**Problem requirements**
The answer should consist solely of the lines from the first one below through the line containing "See plans and pricing", copied exactly.

**Dataset records**
════════
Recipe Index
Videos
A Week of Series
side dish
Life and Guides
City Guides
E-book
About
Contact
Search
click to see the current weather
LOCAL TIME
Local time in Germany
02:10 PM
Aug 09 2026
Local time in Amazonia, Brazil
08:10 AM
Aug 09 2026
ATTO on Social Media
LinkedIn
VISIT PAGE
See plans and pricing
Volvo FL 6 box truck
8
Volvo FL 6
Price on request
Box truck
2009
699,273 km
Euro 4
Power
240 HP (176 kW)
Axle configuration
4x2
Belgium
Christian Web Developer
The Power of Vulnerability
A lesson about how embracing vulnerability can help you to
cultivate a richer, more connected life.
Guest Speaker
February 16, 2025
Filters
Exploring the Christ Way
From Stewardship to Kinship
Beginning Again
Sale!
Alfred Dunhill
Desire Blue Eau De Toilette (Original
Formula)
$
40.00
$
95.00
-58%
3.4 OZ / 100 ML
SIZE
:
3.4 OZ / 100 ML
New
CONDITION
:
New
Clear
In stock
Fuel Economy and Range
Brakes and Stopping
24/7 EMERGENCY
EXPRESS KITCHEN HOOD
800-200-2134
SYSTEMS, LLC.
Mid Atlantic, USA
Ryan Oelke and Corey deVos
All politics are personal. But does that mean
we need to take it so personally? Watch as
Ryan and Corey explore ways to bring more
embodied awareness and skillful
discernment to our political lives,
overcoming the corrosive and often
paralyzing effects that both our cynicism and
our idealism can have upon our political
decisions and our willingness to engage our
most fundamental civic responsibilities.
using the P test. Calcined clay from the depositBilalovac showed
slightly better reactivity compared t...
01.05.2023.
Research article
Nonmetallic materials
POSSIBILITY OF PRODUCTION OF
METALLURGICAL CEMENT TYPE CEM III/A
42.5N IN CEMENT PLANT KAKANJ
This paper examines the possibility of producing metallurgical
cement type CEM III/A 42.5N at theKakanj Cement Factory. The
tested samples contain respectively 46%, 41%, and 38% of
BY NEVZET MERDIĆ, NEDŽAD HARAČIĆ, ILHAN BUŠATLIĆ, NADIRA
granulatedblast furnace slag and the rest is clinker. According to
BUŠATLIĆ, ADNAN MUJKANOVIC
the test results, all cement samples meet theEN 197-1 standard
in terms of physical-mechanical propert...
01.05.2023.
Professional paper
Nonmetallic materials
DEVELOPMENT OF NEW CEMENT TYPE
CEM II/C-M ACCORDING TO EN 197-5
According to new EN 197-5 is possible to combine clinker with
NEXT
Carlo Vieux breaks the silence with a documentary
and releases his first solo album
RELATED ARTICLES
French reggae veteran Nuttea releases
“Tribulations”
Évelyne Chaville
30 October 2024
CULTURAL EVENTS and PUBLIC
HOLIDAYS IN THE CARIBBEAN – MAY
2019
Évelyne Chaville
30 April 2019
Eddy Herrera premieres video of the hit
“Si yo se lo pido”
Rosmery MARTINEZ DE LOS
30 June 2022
════════
**Worked solution**
Recipe Index
Videos
A Week of Series
side dish
Life and Guides
City Guides
E-book
About
Contact
Search
click to see the current weather
LOCAL TIME
Local time in Germany
02:10 PM
Aug 09 2026
Local time in Amazonia, Brazil
08:10 AM
Aug 09 2026
ATTO on Social Media
LinkedIn
VISIT PAGE
See plans and pricing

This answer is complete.